WORK INSTRUCTIONS: Answer with one number only: how many lines in the material contain "center".

MATERIAL SUPPLIED:
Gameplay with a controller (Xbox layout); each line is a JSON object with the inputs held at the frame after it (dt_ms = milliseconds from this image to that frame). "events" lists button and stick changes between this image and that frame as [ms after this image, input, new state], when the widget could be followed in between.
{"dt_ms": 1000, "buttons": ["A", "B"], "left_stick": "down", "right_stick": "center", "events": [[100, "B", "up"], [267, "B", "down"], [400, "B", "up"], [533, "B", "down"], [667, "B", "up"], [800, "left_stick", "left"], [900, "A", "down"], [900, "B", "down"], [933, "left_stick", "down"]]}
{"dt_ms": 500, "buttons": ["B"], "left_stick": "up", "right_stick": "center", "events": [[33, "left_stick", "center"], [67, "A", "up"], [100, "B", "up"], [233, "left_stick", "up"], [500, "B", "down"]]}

==

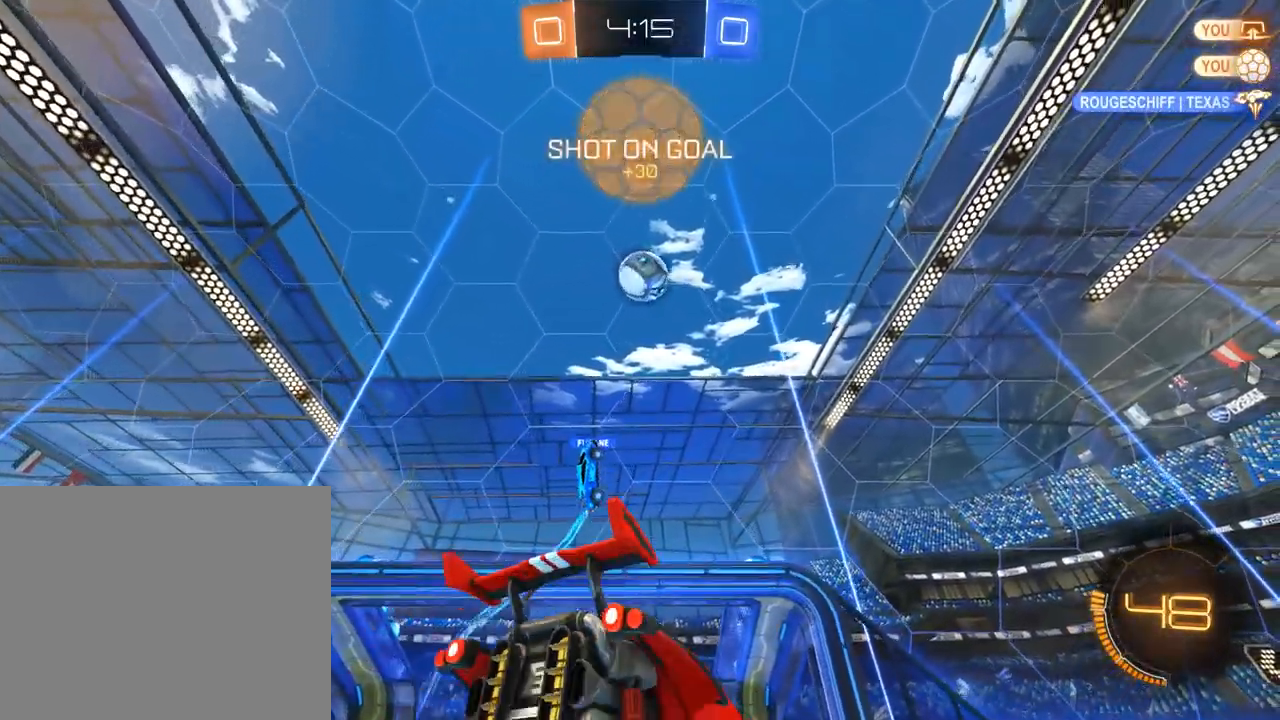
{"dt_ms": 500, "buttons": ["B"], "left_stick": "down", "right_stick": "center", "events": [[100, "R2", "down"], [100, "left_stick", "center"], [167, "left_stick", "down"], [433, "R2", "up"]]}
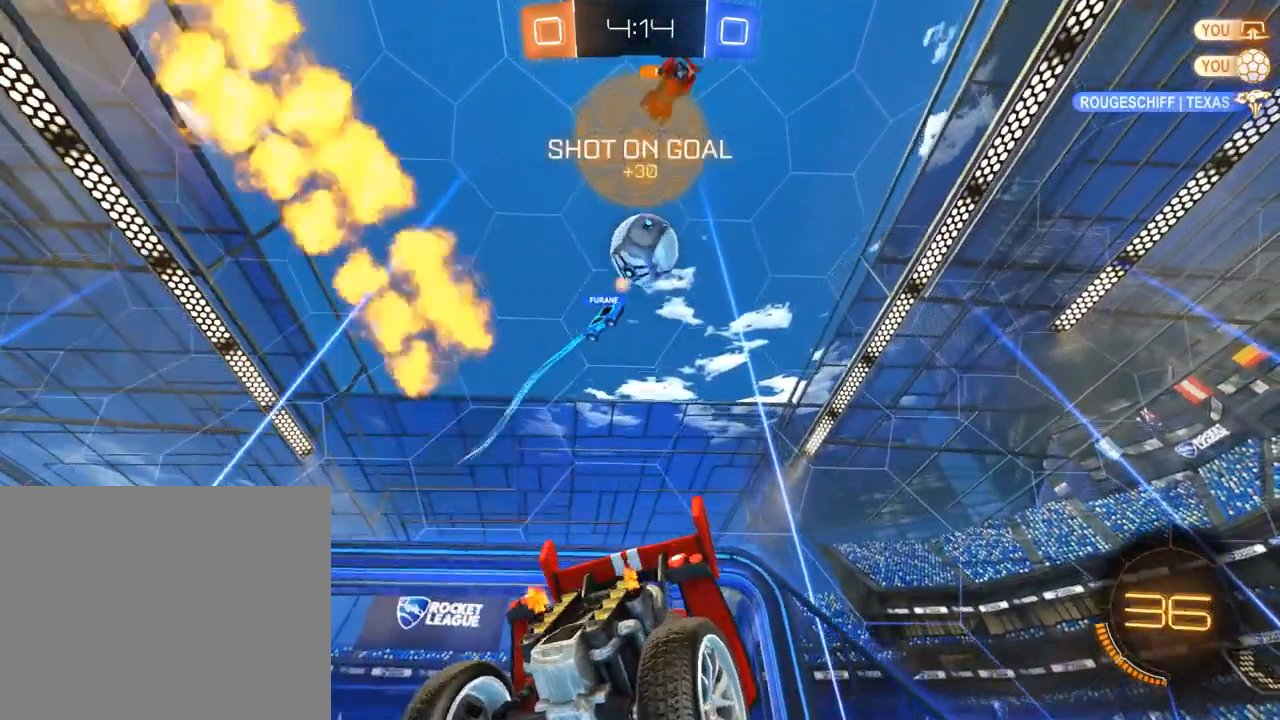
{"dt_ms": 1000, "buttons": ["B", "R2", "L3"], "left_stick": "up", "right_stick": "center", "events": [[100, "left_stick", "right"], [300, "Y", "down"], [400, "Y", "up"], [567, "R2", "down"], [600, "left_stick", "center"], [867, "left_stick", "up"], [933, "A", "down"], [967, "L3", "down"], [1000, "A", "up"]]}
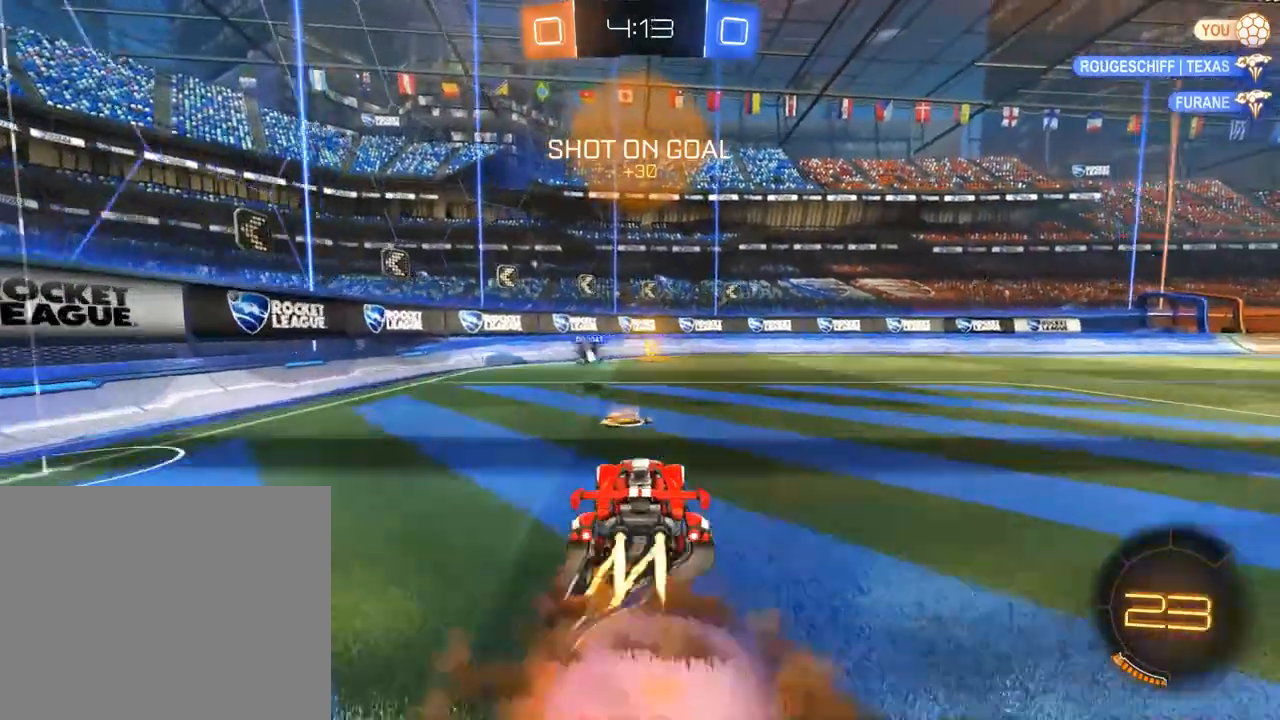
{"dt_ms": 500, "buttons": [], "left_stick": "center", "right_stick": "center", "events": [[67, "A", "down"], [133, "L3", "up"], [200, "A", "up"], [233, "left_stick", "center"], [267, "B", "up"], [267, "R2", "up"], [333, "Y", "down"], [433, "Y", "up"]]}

RESPONSE BOX: 5